Technical analysis of the QE index
The QE Index ended last week’s volatile session on a negative note as bears proved to be more dominant than the bulls. The index started the week on a bearish note but recouped its losses on Monday and Tuesday as it witnessed a stunning recovery near the 10,320.0 level, pushing it to a higher level. However, the rally was short-lived as the index erased all its gains on Wednesday and Thursday as it failed to make any further headway above 10,520.0, and drifted lower penetrating below the important supports of 10,445.44 and the 21-day moving average (currently at 10,421.20). The index is currently trading close to the key support of the long-term ascending trendline. If the index dips below this trendline, it may result in a lower move and test the immediate support near the 10,360.0 level. Any sustained weakness below this level may have bearish implications, resulting in a pullback toward the 10,300.0 level. We believe the bears may continue to overpower the bulls as long as it trades below the 21-day moving average and the 10,445.44 level. Bulls may only come in action when the index surpasses these two levels. Meanwhile, both momentum indicators are moving down and are providing bearish signals, suggesting a likely down move.

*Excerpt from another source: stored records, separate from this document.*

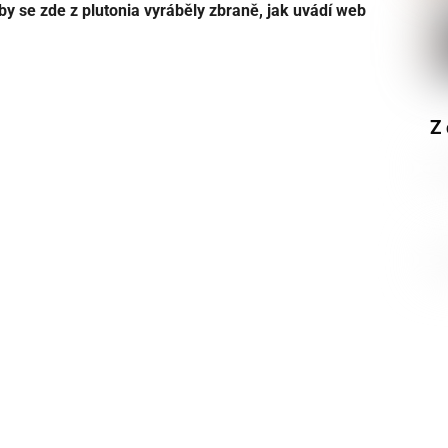
by se zde z plutonia vyráběly zbraně, jak uvádí web
Z 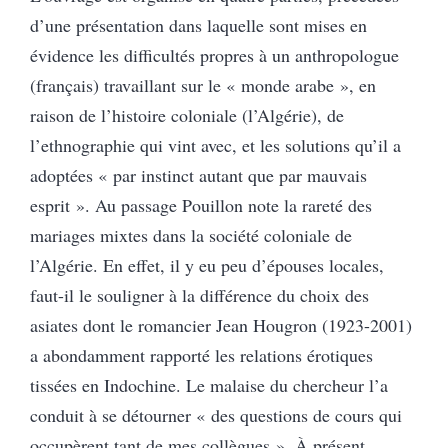
d’une présentation dans laquelle sont mises en
évidence les difficultés propres à un anthropologue
(français) travaillant sur le « monde arabe », en
raison de l’histoire coloniale (l’Algérie), de
l’ethnographie qui vint avec, et les solutions qu’il a
adoptées « par instinct autant que par mauvais
esprit ». Au passage Pouillon note la rareté des
mariages mixtes dans la société coloniale de
l’Algérie. En effet, il y eu peu d’épouses locales,
faut-il le souligner à la différence du choix des
asiates dont le romancier Jean Hougron (1923-2001)
a abondamment rapporté les relations érotiques
tissées en Indochine. Le malaise du chercheur l’a
conduit à se détourner « des questions de cours qui
occupèrent tant de mes collègues ». À présent,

Definitions of key terms used in technical analysis
RSI (Relative Strength Index) indicator – RSI is a momentum oscillator that measures the speed and change of price movements. The RSI oscillates between 0 to 100. The index is deemed to be overbought once the RSI approaches the 70 level, indicating that a correction is likely. On the other hand, if the RSI approaches 30, it is an indication that the index may be getting oversold and therefore likely to bounce back.

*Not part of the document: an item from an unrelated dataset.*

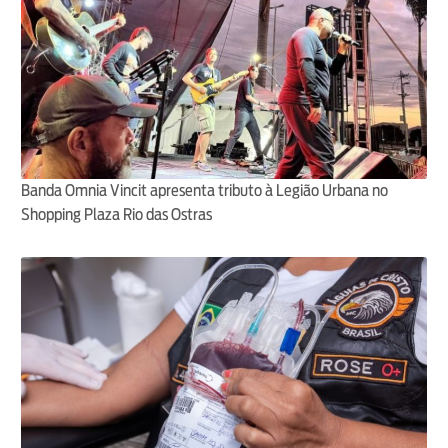
Banda Omnia Vincit apresenta tributo à Legião Urbana no
Shopping Plaza Rio das Ostras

MACD (Moving Average Convergence Divergence) indicator – The indicator consists of the MACD line and a signal line. The divergence or the convergence of the MACD line with the signal line indicates the strength in the momentum during the uptrend or downtrend, as the case may be. When the MACD crosses the signal line from below and trades above it, it gives a positive indication. The reverse is the situation for a bearish trend.
Candlestick chart – A candlestick chart is a price chart that displays the high, low, open, and close for a security. The ‘body’ of the chart is portion between the open and close price, while the high and low intraday movements form the ‘shadow’. The candlestick may represent any time frame. We use a one-day candlestick chart (every candlestick represents one trading day) in our analysis.
Doji candlestick pattern – A Doji candlestick is formed when a security’s open and close are practically equal. The pattern indicates indecisiveness, and based on preceding price actions and future confirmation, may indicate a bullish or bearish trend reversal.